- Music
- 13 Jul 04
Displaying more balls than Old Trafford on a Saturday afternoon, Velvet Revolver’s music is much more than the sum of its parts – and that’s saying something.
Let’s be honest, as a band name, ‘Velvet Revolver’ has a rather naff, nineties ring to it. What to expect from a super-group whose principal players had their heyday over ten years ago (and, more importantly, spent the ensuing years dodging drunk tanks and rehab facilities all over America)? Normally, super-groups are a curious breed of band, and are often best avoided. Velvet Revolver, mercifully, are anything but ‘after-the-fact’.
The taut opening of the album, ‘Sucker Train Blues’, suggests that Velvet Revolver’s sound is as vital as any of the young rock bucks out there right now. That is not to say that all the hallmarks of their previous incarnations are not firmly in place; anyone expecting Guns’n’Pilots Mark II will not come away disappointed. After all, Velvet Revolver gives Slash, Duff McKagan and Scott Weiland the chance to relive their former glories, which in all likelihood, they aren’t allowed to do at home because the babies are sleeping.
The album is a picture-perfect paean to all that was/is great about Sunset Strip cock-rock.

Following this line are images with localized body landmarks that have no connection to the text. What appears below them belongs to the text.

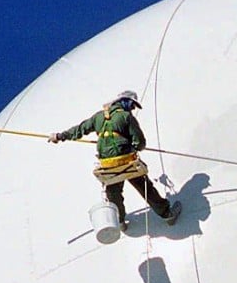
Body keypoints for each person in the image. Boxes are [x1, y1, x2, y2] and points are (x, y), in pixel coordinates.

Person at [49, 90, 180, 231]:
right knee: (144, 187)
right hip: (127, 161)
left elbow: (80, 129)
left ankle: (120, 222)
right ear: (125, 102)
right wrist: (135, 146)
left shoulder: (98, 117)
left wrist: (59, 136)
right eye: (132, 105)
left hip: (108, 165)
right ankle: (167, 214)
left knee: (113, 193)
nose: (132, 109)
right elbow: (140, 142)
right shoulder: (126, 117)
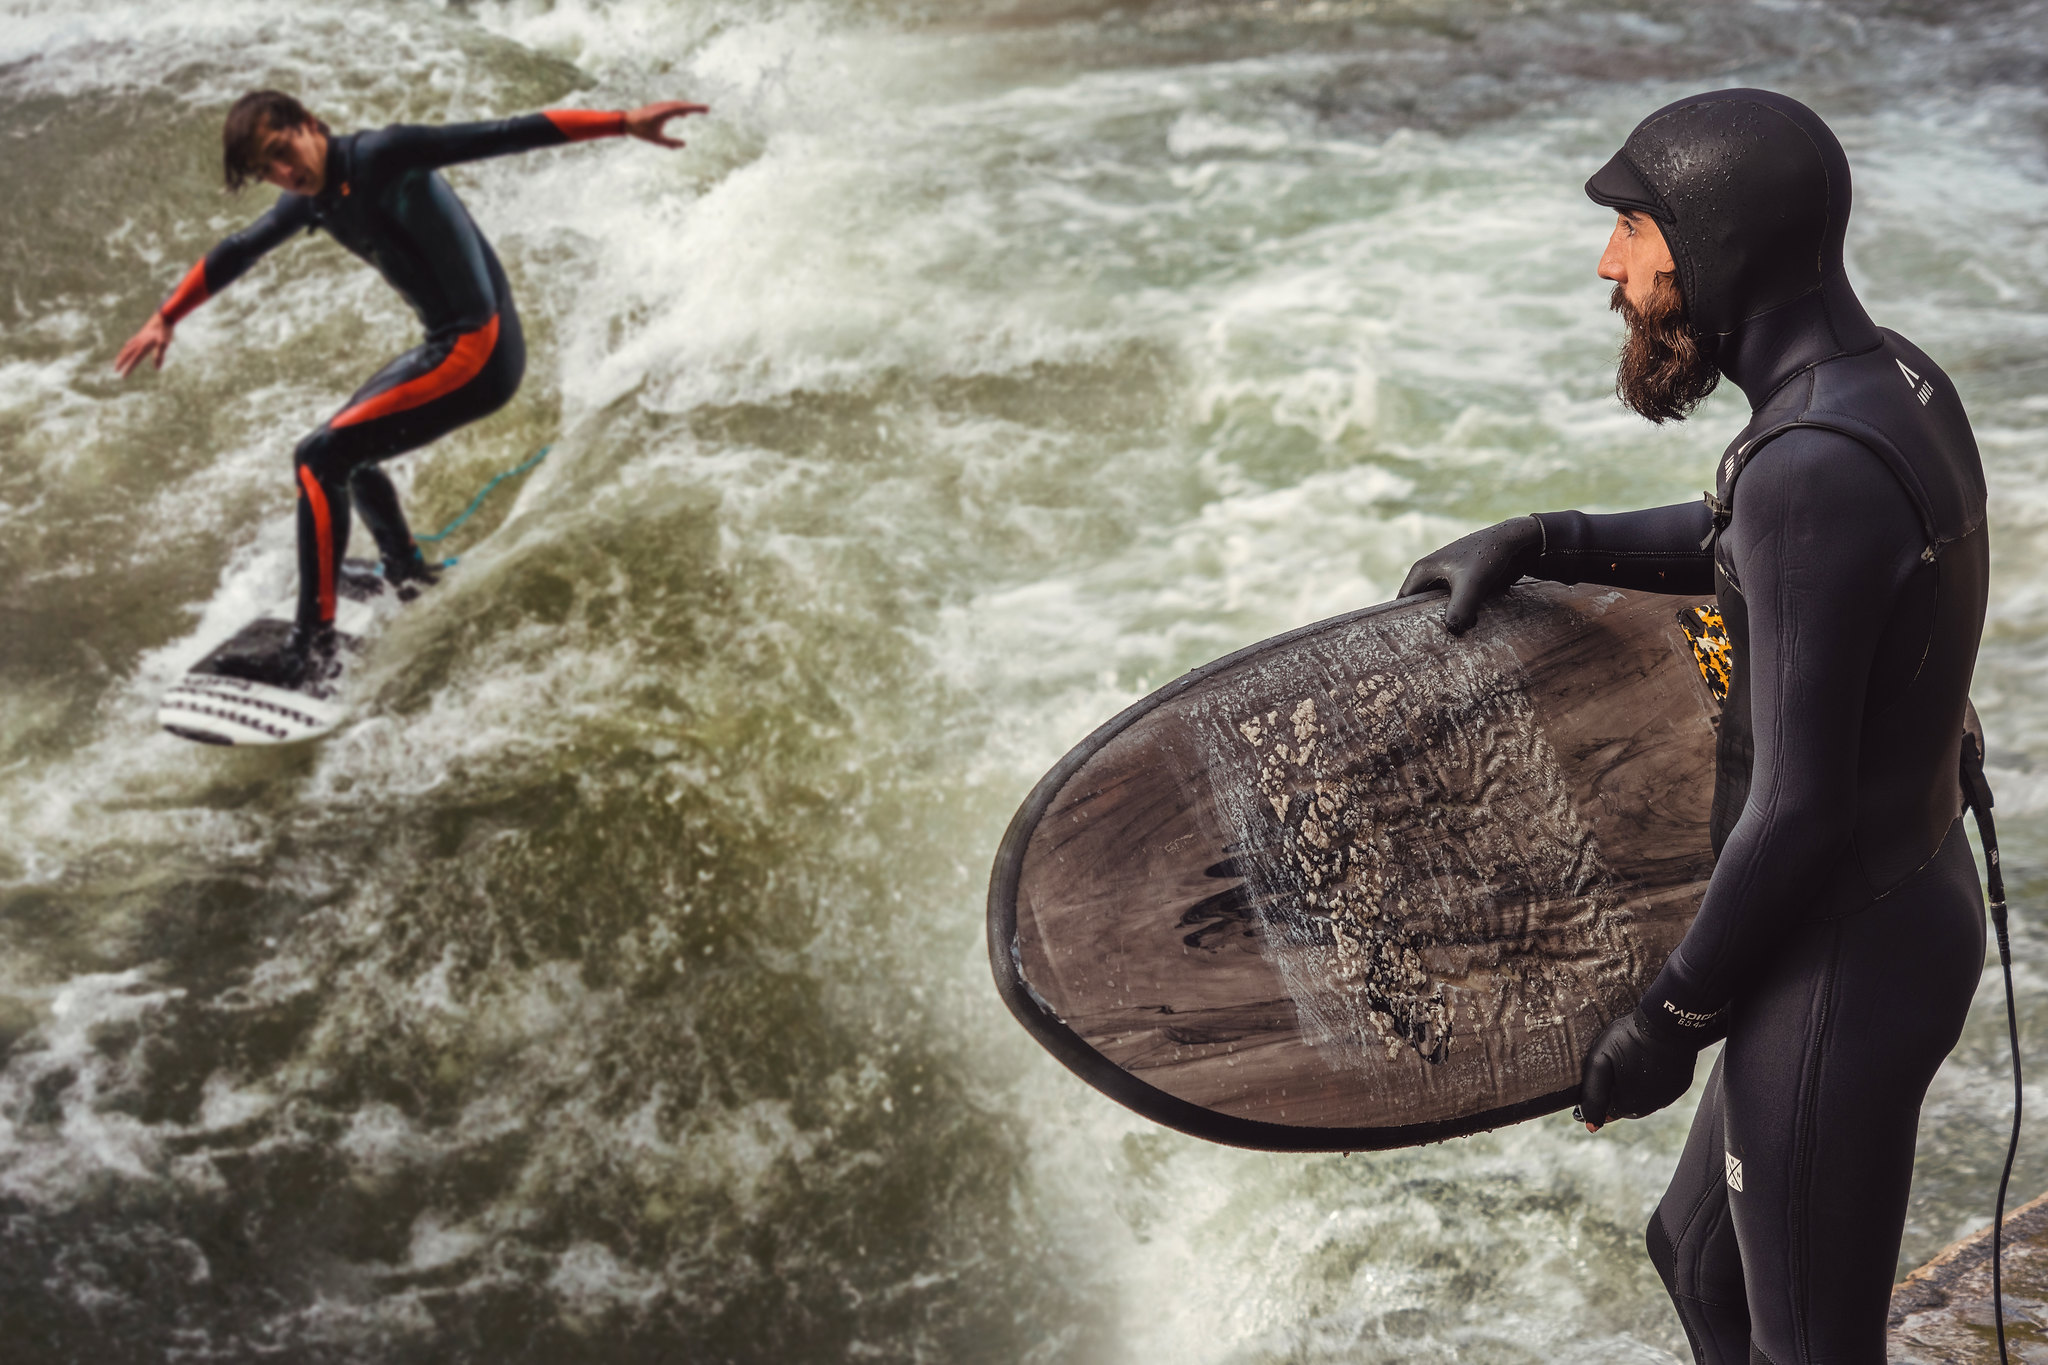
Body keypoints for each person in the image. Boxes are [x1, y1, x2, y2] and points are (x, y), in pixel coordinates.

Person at [1397, 90, 1989, 1364]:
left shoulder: (1808, 465)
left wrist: (1667, 1022)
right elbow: (1759, 542)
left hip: (1838, 960)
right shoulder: (1887, 383)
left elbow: (1794, 810)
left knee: (1806, 1347)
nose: (1609, 266)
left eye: (1633, 230)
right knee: (1699, 1267)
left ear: (1718, 243)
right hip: (1889, 907)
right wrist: (1545, 540)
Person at [115, 89, 708, 685]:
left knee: (318, 458)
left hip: (479, 350)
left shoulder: (385, 154)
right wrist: (167, 315)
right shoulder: (313, 200)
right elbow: (239, 249)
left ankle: (311, 651)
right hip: (448, 345)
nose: (283, 174)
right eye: (265, 169)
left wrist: (625, 123)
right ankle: (405, 572)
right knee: (345, 455)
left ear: (310, 123)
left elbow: (506, 132)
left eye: (281, 150)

Though accomplished, ‘Contraband’ is wholly uncouth and excessive; a rabid, bollock-licking dog of an album. ‘Fall To Pieces’ is driven with Slash’s soaring Flying-V solo, and ‘Headspace’ drags its knuckles across the recording studio floor.
Strangely enough, the album is a strange reflection on the turbulent times in which it was created. Weiland, for example, narrowly escaped jail upon signing up to the project, and boy, does it show on ‘Illegal i Song’.
Displaying more balls than Old Trafford on a Saturday afternoon, Velvet Revolver’s music is much more than the sum of its parts – and that’s saying something.